Alan Zendell, February 5, 2019
Most of us are engaged in some form of negotiation all the time. Raising our kids, managing relationships with significant others, haggling over the cost of rugs and chickens, negotiating business deals, getting along with coworkers – all involve ongoing negotiation.
What these situations have in common is that to be successful, they all hinge on truth and trust, and you’ll never achieve the latter if you can’t depend on the former. If people repeatedly lie to you and fail to keep their commitments, it becomes nearly impossible to coexist with them. In the absence of trust we resort to tough love with our kids and risk ruining our adult relationships. If we feel cheated by a merchant or business associate, we find someone else to do business with, and if we’re not fairly treated at work, we start looking for a new job as soon as possible.
Sometimes we’re stuck. We don’t always have the option of looking elsewhere. As voters and concerned citizens, we’ve spent two years watching a tennis match of hurled insults and accusations. Our representatives in Congress have been at the center of it every day. Lies, fake news, insults, bullying attacks – it seems to never stop.
It’s always been that way to some degree. When I watched the movie Lincoln, I was shocked to see that partisan bickering was as bad in his time as it is now. It was a critical moment in our history. We were on the verge of acknowledging that slavery was evil, and those on opposite sides each believed they couldn’t negotiate with the other.
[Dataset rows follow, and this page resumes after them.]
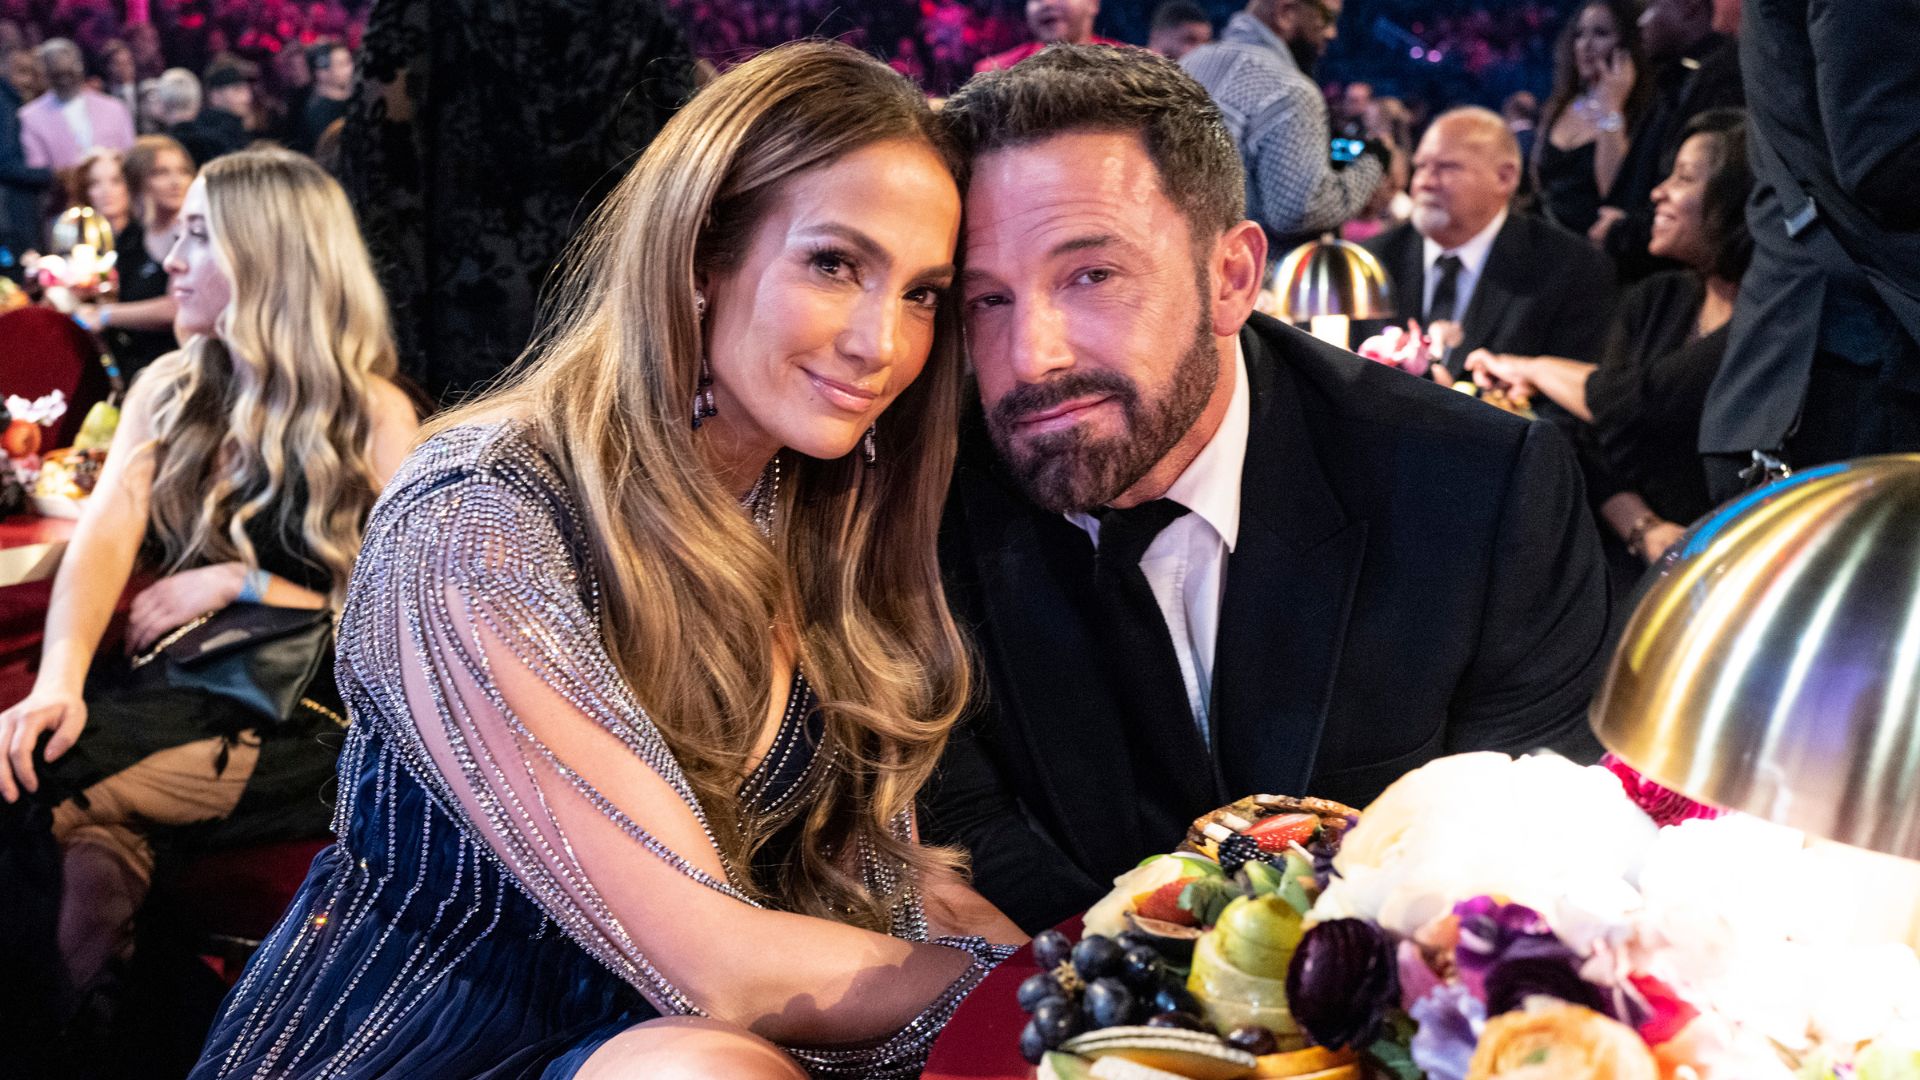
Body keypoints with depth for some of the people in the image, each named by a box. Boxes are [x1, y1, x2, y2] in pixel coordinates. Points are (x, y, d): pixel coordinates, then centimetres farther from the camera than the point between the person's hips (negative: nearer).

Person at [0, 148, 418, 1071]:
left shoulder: (373, 417, -2)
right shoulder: (169, 390, 12)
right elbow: (104, 535, -3)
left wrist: (236, 583, -11)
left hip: (301, 725, -4)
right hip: (170, 687, 4)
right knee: (94, 843, -29)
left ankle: (74, 1018, -11)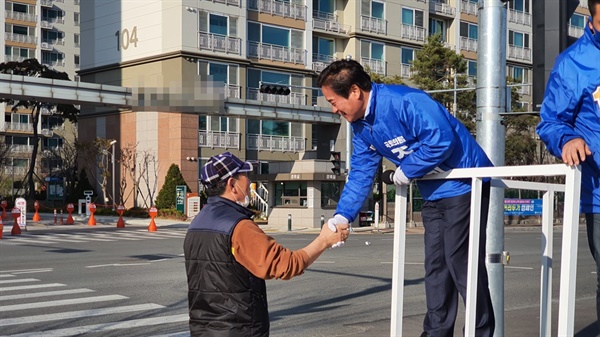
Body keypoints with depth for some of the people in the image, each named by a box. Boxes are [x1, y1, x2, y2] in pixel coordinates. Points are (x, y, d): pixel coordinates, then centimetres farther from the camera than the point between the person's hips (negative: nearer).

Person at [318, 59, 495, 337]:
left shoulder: (403, 101, -24)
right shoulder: (362, 128, 5)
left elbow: (441, 139, -30)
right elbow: (360, 175, 5)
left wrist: (407, 171, -19)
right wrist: (342, 215, -7)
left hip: (463, 186, -9)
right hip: (434, 194, 9)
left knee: (461, 263, -7)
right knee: (435, 265, 12)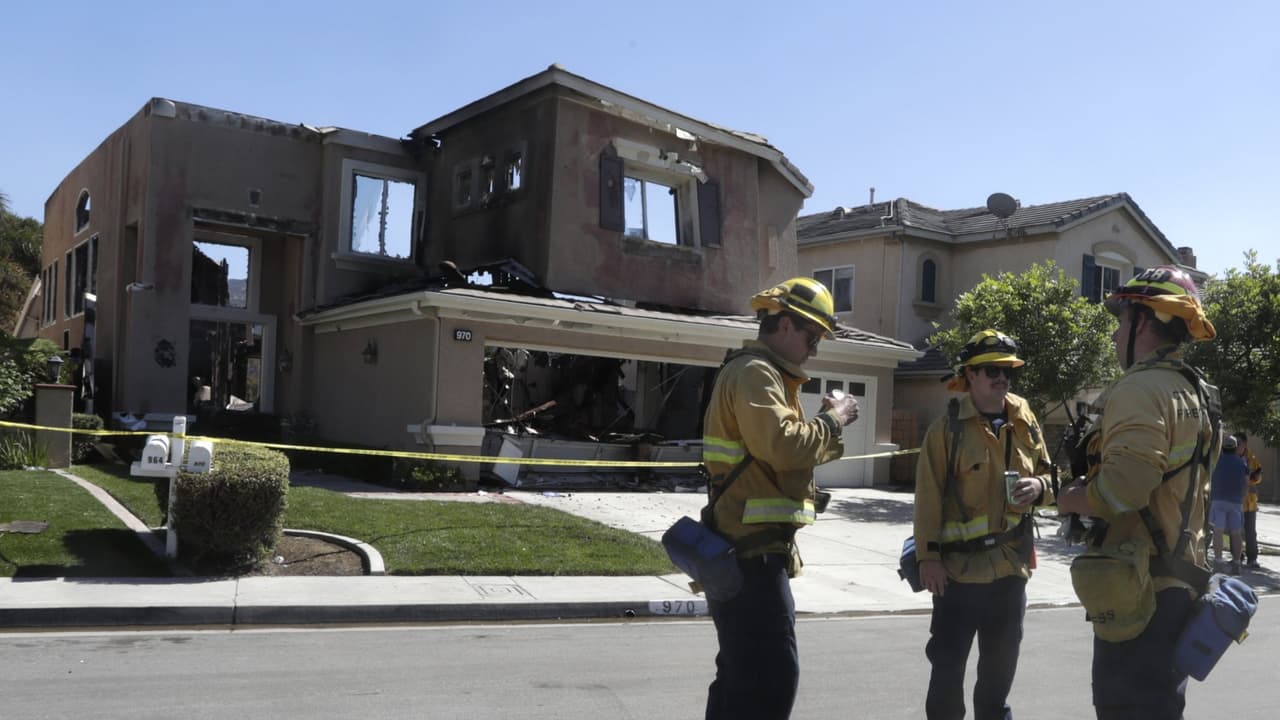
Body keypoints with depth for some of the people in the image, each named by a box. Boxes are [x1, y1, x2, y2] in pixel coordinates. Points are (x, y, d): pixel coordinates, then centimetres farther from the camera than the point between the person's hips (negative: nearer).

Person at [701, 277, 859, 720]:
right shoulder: (755, 372, -13)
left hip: (747, 550, 11)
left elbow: (787, 451, 23)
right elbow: (782, 445, -27)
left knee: (743, 672, 17)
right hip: (752, 551, -11)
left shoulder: (764, 373, 21)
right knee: (773, 675, -11)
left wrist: (826, 424, 9)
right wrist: (832, 421, -12)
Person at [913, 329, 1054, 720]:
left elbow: (1045, 473, 16)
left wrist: (1038, 487, -8)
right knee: (948, 661, 2)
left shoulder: (1025, 423, 5)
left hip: (1011, 563, 5)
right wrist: (928, 556, -14)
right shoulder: (947, 427, -9)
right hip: (959, 564, -5)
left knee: (1001, 662, 17)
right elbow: (928, 497, -11)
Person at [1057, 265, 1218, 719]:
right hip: (1179, 581, 10)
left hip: (1139, 591, -10)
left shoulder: (1140, 388, -17)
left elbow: (1123, 487, -30)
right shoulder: (1194, 392, 15)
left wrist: (1071, 499, -11)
Regardless of the cost to our economy, some wrongs simply needed to be righted, and the people who suffered financially did everything possible to stem the tide including attempting to demolish our Union of states.
The Civil War that nearly wrecked the nation is an example of what can happen when extreme positions lead to non-negotiable impasse, and the parallels between then and now are starkly clear. Racism, bigotry, hatred, fear, and lust for power and wealth each played a role 160 years ago. Those same things are driving the divisiveness in our country today, with one notable exception. In 1860, people had sharp differences, but each side’s position was clearly defined and understandable if not defensible; other things aside, the decision to abolish slavery was clearly one of principle.
In 1863, two years into the Civil War, Lincoln faced the worst National Emergency in our history. Believing that the moral future of the nation was at stake, and realizing there could be no negotiated resolution, he issued an Executive Order, bypassing Congress and the Courts to declare the Emancipation Proclamation. The Proclamation was to be the guiding principle on which a reunited Union would be preserved.
Replace slavery with immigration and we might be looking at a similar fight today if no agreement is reached, but there are important differences. First, compared to what Lincoln faced, the problem of securing our southern border does not approach the level of a National Emergency.
Congress came together to pass bipartisan legislation which would have been an important first step in a long-term solution, only to have it scuttled by the president who had previously promised to support it. Nor was Trump pulling the rug out from under a deal he had informally endorsed an isolated incident. He did the same sort of thing on every major bill Congress drafted during his two years in office, and from everything we know about his history he conducted his businesses the same way.
Worst of all, he has never taken a meaningful negotiating position on any issue except reducing taxes on the wealthy, and rather than observe the basic courtesy and etiquette that are the hallmarks of professional negotiation, he has been belligerent and offensive to everyone that didn’t support his views. He daily picks fights with Democrats who make him feel threatened and does everything possible to intimidate them.
Remember how he attacked Mitch McConnell as weak and ineffective? I guess it worked, as he’s been Trump’s Senate lap dog ever since. And remember Paul Ryan? Don’t feel bad, he didn’t leave us much worth remembering. Trump’s tactics worked on his own party, but they won’t work on Schumer and Pelosi as long as the majority of the country continues to side with them.
Trump put himself in this box. Are you cowed by his bluster? Neither are they. When he talked about unity and reaching across the aisle to heal old wounds, last night, do you think any Democrats believed a word he said? I don’t know why anyone would.
For Trump, unity means doing thing his way.